自身初のトップ10選手からの勝利を飾ったヨバノフスキは準々決勝進出を懸けて、第15シードのS・ペア(イスラエル)P・シュニーダー(スイス)の勝者と3回戦で対戦する。ペアはこの日の1回戦で、主催者推薦で出場のS・スンを6-1, 6-2で下しての勝ち上がり。

その他の2回戦では、第13シードのN・ペトロワ(ロシア)A・ボンダレンコ(ウクライナ)を6-3, 7-5で、M・キリレンコ(ロシア)G・ドゥルコ(アルゼンチン)を6-2, 3-6, 6-2で倒し、3回戦進出を決めた。

またこの日行われた1回戦では、第2シードのV・ズヴォナレーワ(ロシア)が元世界ランク1位のD・サフィーナ(ロシア)を6-4, 7-6 (8-6)で下し、順当に2回戦へと進んだ。その他のシード勢は敗退する波乱に見舞われた。
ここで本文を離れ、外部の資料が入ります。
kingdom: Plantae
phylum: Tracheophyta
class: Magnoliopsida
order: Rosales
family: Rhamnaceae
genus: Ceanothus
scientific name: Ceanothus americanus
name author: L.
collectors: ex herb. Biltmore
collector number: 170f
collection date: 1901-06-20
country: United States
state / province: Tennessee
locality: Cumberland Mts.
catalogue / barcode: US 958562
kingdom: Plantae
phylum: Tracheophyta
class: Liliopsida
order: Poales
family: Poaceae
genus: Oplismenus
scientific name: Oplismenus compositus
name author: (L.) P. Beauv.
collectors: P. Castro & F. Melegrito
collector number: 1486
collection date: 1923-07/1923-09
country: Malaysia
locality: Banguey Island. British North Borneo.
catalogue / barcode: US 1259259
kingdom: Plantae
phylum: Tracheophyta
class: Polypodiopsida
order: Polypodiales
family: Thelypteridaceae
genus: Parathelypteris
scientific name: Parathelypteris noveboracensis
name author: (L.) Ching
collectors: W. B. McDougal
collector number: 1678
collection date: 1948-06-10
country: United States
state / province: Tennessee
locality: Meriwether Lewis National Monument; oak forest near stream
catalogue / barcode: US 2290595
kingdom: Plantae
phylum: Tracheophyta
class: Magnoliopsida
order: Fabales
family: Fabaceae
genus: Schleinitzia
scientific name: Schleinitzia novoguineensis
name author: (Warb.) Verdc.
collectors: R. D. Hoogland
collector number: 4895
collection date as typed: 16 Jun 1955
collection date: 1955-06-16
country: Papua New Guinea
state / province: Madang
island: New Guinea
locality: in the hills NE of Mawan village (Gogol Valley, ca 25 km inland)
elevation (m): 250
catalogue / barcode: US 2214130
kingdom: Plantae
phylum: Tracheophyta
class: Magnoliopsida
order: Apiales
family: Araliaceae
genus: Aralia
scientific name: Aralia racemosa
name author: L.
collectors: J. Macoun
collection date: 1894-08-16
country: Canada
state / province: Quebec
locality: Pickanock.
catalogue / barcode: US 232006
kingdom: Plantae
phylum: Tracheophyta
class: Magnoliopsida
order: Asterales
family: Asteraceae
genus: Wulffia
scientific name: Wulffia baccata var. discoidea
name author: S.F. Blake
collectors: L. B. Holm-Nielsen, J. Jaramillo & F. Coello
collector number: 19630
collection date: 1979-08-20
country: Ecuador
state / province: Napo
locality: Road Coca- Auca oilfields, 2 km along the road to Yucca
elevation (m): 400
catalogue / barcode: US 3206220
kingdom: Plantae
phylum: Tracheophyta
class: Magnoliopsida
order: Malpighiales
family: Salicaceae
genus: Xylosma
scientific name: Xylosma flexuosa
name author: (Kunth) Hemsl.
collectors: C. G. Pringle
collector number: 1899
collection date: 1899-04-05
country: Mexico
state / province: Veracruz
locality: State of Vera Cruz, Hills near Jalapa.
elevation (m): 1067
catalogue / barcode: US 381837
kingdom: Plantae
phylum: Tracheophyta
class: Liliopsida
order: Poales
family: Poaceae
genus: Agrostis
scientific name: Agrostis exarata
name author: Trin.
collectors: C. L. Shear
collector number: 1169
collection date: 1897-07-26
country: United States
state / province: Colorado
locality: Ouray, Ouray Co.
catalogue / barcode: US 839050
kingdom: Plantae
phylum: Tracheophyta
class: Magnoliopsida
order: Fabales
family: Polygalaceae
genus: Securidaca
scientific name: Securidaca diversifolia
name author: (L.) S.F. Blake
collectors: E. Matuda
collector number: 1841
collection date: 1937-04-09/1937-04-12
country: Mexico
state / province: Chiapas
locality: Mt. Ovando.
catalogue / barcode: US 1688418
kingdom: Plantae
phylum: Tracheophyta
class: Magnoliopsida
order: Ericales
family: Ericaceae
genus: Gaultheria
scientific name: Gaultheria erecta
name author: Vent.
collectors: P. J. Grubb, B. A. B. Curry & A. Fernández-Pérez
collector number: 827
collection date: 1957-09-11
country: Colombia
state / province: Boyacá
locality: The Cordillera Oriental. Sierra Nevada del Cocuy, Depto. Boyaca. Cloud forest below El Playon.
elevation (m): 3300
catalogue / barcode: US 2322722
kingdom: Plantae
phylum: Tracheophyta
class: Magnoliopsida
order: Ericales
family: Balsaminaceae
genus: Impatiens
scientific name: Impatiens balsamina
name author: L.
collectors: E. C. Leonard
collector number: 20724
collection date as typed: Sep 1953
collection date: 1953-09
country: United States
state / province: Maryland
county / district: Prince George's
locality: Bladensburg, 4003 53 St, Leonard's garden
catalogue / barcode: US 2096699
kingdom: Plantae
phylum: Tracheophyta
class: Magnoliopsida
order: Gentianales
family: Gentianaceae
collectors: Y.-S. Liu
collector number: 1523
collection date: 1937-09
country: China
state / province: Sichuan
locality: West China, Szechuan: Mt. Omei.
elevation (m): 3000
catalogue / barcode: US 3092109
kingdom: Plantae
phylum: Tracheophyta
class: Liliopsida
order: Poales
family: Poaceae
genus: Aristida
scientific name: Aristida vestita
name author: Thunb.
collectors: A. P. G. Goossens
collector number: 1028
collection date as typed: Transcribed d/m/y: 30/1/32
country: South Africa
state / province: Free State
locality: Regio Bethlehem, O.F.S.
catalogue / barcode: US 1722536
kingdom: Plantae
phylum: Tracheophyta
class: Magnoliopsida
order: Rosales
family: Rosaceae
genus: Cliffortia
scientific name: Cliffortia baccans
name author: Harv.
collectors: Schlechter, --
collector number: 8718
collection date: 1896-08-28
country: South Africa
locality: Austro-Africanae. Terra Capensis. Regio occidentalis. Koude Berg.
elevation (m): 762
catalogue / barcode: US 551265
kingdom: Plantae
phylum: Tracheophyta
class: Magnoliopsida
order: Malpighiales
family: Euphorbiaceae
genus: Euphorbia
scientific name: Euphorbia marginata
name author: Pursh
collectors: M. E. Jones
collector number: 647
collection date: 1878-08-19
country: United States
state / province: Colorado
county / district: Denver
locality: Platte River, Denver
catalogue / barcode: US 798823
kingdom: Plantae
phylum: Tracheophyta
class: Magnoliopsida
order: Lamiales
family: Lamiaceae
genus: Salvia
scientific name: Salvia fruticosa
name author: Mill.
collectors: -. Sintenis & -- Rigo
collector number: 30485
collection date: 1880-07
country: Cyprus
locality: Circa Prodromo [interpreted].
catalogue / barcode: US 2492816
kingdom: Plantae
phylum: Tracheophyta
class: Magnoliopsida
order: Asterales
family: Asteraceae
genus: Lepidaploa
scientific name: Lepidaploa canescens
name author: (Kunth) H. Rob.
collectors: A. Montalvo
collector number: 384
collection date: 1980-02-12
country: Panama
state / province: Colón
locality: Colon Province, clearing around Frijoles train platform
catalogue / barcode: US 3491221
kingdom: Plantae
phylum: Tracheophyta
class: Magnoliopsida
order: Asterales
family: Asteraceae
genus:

前日に前年度覇者のS・クズネツォワ(ロシア)が敗退するなか、A・クルベール(ドイツ)が前年準優勝で第6シードのA・ラドワンスカ(ポーランド)を5-7, 7-6 (7-3), 7-5の逆転で倒し、A・イバノビッチ(セルビア)が第11シードのM・バルトリ(フランス)を6-2, 6-3のストレートで下して初戦突破を果たした。

ズヴォナレーワはA・ペトコビッチ(ドイツ)と、クルベールはB・ザーロバ・ストリツォバ(チェコ共和国)を6-4, 6-4で退けたA・ドゥルゲル(ルーマニア)と、イバノビッチはO・ゴヴォルツォバ(ベラルーシ)と、それぞれ2回戦で対戦する。

その他の1回戦ではS・エラーニ(イタリア)S・ポン(中国)を1-6, 6-4, 6-1の逆転で、V・ドゥシェヴィナ(ロシア)E・マカロバ(ロシア)との予選勝者対決を6-4, 6-4のストレートで制して2回戦へ進んだ。

なお、この日行われたダブルス1回戦にはクルム伊達公子(日本)が地元のポンと組み登場。A・アマンムラドワ(ウズベキスタン)/A・クドリャフツェワ(ロシア)組と対戦し、7-6 (8-6), 6-3のストレートで下し、2回戦進出を決めた。2回戦では第4シードで、今季ウィンブルドンとUSオープンを制したV・キング(アメリカ)/Y・シュウェドワ(カザフスタン)組と対戦する。

クルム伊達は森田あゆみ(日本)と組んだハンソル韓国オープンのダブルス1回戦で、第1シードで出場していたキング/シュウェドワ組をフルセットで下している。

クルム伊達は土曜日に行われたシングルス1回戦で、A・メディーナ=ガリゲス(スペイン)をストレートで下しており、5日にシングルス2回戦を行う。2回戦では第7シードのE・デメンティエワ(ロシア)の胸を借りる。

今大会の優勝賞金はシングルス77万5500ドル、ダブルス26万6000ドル。